Par une chance extraordinaire, due à on ne sait quel génie de la programmation, on trouve actuellement sur Youtube la version française intégrale du film de Pabst. Autrement dit le sexy Albert Préjean en «Mackie le Surineur», la tendrement piquante Florelle en Polly, sa nouvelle épouse, et Margo Lion en Jenny, son ancien flirt, «la fille de Londres» égrenant avec dédain «La fiancée du pirate», rôle tenu dans l’original allemand par la célèbre Lotte Lenya, première femme de Bertolt Brecht.
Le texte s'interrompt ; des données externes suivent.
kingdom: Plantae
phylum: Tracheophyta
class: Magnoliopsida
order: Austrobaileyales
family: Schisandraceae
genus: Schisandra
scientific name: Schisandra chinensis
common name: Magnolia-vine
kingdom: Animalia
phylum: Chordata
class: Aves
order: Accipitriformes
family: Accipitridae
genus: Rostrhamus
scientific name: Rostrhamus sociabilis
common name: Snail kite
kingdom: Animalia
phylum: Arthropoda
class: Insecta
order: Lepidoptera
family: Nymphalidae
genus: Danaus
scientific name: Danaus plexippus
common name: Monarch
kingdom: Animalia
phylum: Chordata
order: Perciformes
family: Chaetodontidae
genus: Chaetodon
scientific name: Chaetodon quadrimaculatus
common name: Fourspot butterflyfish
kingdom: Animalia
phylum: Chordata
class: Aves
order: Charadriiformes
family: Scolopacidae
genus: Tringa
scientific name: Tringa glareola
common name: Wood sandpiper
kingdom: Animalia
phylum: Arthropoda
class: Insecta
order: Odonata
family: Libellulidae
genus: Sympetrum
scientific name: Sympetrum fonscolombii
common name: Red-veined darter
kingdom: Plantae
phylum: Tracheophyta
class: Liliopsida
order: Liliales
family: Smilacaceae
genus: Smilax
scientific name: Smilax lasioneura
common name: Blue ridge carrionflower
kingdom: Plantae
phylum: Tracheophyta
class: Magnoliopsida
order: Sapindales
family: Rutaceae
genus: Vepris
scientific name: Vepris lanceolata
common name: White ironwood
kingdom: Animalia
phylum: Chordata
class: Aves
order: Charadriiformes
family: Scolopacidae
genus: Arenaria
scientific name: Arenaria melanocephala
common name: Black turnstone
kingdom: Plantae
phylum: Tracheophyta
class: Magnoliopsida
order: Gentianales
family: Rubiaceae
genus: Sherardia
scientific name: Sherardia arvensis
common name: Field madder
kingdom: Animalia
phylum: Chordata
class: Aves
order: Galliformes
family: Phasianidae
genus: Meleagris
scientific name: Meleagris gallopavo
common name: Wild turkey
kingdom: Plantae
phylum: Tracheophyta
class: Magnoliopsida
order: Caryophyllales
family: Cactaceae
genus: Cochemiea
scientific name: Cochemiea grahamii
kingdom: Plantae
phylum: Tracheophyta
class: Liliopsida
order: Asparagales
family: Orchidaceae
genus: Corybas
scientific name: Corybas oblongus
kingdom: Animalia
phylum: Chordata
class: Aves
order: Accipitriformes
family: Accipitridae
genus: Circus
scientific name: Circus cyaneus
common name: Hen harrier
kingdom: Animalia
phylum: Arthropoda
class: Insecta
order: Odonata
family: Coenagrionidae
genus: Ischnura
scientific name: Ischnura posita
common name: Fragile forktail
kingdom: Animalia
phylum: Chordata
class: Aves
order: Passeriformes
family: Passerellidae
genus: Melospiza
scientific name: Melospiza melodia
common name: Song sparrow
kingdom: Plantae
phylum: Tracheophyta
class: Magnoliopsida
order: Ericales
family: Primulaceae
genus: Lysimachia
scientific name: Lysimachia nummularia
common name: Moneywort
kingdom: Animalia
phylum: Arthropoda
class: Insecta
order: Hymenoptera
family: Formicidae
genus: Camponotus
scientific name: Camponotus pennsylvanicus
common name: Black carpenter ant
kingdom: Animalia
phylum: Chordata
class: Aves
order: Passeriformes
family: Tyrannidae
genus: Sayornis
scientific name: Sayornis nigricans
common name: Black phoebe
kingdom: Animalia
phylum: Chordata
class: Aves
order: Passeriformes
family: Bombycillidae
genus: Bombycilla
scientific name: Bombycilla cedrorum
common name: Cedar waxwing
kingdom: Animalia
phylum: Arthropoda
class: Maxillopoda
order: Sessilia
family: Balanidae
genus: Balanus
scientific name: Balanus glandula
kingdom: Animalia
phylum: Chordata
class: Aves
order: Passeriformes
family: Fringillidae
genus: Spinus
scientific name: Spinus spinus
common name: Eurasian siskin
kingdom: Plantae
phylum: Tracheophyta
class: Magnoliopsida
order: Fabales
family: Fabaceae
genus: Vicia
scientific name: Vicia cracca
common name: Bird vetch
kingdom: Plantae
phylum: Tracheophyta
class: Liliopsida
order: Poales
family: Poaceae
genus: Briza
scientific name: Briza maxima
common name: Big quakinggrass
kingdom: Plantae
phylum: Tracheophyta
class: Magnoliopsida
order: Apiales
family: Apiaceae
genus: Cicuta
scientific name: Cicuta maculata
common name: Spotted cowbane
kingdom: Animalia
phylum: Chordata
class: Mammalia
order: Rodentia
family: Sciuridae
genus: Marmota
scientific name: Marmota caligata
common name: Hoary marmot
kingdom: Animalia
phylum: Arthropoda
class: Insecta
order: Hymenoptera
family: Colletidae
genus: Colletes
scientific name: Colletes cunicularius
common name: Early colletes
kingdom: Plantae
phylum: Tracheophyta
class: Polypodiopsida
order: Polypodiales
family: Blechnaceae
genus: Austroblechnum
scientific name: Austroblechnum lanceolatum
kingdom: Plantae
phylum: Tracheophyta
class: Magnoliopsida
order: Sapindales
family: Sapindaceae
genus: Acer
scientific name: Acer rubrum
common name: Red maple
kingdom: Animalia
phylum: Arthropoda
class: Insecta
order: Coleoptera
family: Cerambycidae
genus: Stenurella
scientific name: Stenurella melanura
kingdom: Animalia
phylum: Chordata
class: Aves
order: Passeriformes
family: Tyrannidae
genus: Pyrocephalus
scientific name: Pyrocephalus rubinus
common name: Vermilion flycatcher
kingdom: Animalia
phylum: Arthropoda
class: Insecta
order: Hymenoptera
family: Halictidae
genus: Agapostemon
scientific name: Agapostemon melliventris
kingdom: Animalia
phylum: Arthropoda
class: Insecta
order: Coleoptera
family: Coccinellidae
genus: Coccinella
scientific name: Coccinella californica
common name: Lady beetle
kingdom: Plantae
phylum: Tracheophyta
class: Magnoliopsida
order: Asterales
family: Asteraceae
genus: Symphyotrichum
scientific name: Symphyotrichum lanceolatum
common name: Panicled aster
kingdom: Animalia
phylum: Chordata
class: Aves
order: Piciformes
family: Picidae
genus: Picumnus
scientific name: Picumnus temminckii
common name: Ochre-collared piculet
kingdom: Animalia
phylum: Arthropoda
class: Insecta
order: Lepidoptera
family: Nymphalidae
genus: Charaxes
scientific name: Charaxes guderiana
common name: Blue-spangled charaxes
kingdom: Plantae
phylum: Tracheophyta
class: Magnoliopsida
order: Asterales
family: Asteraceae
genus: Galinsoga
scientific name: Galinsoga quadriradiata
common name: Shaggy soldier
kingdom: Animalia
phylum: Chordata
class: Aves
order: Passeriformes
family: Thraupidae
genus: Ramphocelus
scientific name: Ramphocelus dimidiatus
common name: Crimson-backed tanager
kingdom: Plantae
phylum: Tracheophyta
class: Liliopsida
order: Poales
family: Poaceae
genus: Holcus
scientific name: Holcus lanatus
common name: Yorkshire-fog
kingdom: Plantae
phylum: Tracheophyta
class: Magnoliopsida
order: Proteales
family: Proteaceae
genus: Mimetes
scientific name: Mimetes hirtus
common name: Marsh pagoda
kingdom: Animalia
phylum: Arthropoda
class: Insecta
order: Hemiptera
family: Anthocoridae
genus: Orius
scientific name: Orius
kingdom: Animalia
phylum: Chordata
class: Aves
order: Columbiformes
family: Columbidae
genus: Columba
Une occasion unique de découvrir le génie de Pabst, ses éclairages sur le décor et le visage des acteurs, ses plans fixes hérités du muet, son art de conteur… tout ce qui constitue une excellente introduction à la résurrection de la Comédie Française.

Cette résurrection s’est déroulée au dernier Festival international d’art lyrique d’Aix-en-Provence, dans la belle cour de l’Archevêché, puis reprise entre les murs du Français depuis septembre, et parallèlement sur Arte.tv, cette miraculeuse, prodigieuse et fabuleuse source culturelle de milliers d’œuvres, qui nous propose très généreusement le spectacle jusqu’au…12 juillet 2024. Donc aucune excuse pour ne pas en profiter, même si bien entendu il s’agit d’une tout autre expérience qu’à Aix ou en salle. Quel que soit le lieu, peut-être fallait-il ou faut-il prendre quelques repères avant de se plonger dans l’histoire. Savoir par exemple que Brecht et Weill de sont inspirés d’une pièce anglaise de John Gay, «The Beggar’s Opera», «l’Opéra des gueux», remontant à 1728, en l’agrémentant de quelques vers de Kipling ou Villon. Ce qui explique que l’action se situe à Soho, bas quartier de Londres, lors d’une guerre de gangs menée par «Mackie le Surineur» et le «Roi des mendiants» Jonathan Jeremiah Peachum. Voilà qui devrait nous suffire pour commencer.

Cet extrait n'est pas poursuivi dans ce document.